In seinem hervorragenden Deep Sky Reiseführer reiht Ronald Stoyan auch M4 im Skorpion oder M55 im Schützen zu den "lockeren" Kugelhaufen. Zu den komprimiertesten zählt er am Himmel unserer Breiten hingegen den M2 im Wassermann und den M80 im Skorpion.
Entscheidend für den Anblick ist laut Stoyan das Verhältnis zwischen der Gesamthelligkeit des Kugelhaufens und der Helligkeit seiner leuchtkräftigsten Sterne.
Beobachtungsaufgaben
- Ist der jeweilig anvisierte Kugelhaufen im Fernglas zu erspähen?
- Erscheint er im Fernrohr kugelrund oder eher abgeplattet?
- Wie viele Einzelsterne sind zu erkennen?
- Gibt es lineare Gebilde wie scheinbare "Strähnen" oder "Straßen" aus Sternen?
- Wie konzentriert wirkt der Haufen zur Mitte hin?
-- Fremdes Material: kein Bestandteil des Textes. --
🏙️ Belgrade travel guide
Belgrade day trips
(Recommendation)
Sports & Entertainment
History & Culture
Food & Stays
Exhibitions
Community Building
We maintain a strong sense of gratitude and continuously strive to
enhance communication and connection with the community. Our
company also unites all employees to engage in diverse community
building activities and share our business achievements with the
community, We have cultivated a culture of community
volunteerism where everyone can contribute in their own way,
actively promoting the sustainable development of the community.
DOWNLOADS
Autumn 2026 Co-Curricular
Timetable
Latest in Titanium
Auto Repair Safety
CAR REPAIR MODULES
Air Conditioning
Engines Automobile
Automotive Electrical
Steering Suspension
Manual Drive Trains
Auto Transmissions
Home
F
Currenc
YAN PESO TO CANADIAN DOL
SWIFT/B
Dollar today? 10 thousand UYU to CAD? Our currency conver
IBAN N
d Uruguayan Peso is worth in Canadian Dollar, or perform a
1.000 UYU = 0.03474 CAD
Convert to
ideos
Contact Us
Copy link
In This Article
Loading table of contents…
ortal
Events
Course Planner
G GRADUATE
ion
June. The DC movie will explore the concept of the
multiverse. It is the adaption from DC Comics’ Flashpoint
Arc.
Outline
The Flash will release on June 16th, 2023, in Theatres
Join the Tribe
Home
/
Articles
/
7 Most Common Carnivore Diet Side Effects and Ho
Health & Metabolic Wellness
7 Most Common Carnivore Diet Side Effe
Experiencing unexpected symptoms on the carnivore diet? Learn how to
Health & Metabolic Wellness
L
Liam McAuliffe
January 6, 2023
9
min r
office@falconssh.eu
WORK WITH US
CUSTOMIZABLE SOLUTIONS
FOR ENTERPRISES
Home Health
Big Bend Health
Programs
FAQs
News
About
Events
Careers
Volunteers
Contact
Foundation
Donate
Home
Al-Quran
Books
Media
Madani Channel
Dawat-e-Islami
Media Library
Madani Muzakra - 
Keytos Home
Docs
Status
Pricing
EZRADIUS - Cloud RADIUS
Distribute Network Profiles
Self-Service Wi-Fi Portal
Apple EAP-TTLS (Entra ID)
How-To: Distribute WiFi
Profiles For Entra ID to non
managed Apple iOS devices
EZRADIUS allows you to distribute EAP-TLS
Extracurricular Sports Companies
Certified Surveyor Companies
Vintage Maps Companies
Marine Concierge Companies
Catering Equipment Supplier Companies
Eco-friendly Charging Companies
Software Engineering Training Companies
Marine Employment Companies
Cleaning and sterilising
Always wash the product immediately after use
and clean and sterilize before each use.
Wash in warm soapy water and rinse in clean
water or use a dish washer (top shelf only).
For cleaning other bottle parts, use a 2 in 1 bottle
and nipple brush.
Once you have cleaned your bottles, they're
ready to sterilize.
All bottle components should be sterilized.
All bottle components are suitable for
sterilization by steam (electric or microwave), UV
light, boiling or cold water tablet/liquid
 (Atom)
- Mutet der zentralere Teil diffus an, oder marmoriert bzw. granuliert?
- Welche Vergrößerung schenkt Ihnen den besten Eindruck?
Fototipps
Auch bei den Kugelhaufen sind Fotografen ihren visuell arbeitenden Kollegen überlegen - wegen der lichtaddierenden Eigenschaft der Bildsensoren. Fotos fangen wesentlich mehr Sterne ein und lösen einen viel größeren Teil des rundlichen Nebelscheibchens in Einzelsterne auf.
Kugelhaufen sind ob ihrer relativen Ausgedehntheit dankbare Fotoobjekte, sofern man die Kamera am hinteren Ende eines Teleskops montiert. Eine Brennweite zwischen 1000 und 2000 mm ist meist ideal. Bei der Aufnahme und Ausarbeitung der Aufnahmen nützt man die Verfahren der Deep Sky Fotografie.
Um möglichst viele Sterne aus den diffus anmutenden Nebelflächen bzw. aus dem aufgehellten Himmelshintergrund heraus zu schälen, braucht man ein Teleskop mit möglichst großer Öffnung und möglichst langer Brennweite. Damit schlägt man auch der städtischen Lichtverschmutzung ein Schnippchen - zumindest bei diesen Objekten. Wie fein die Sternchen bei langer Brennweite noch abgebildet werden, hängt vom Seeing ab. Unruhige Luft lässt jeden Stern während der Belichtungszeit gleichsam um seinen mittleren Platz herum tanzen und vergrößert die Abbildung so.
Das Gros der Sterne bleibt auf dem Foto weiß. Doch bei sorgfältiger Farbabstimmung lassen sich auch bläuliche und rötliche Sterne vor dem farblosen Hintergrund ausmachen. Die kostenlose Software Siril bietet sogar einen fotometrischen Farbabgleich an, orientiert sich dabei an Angaben in online-Sternkatalogen.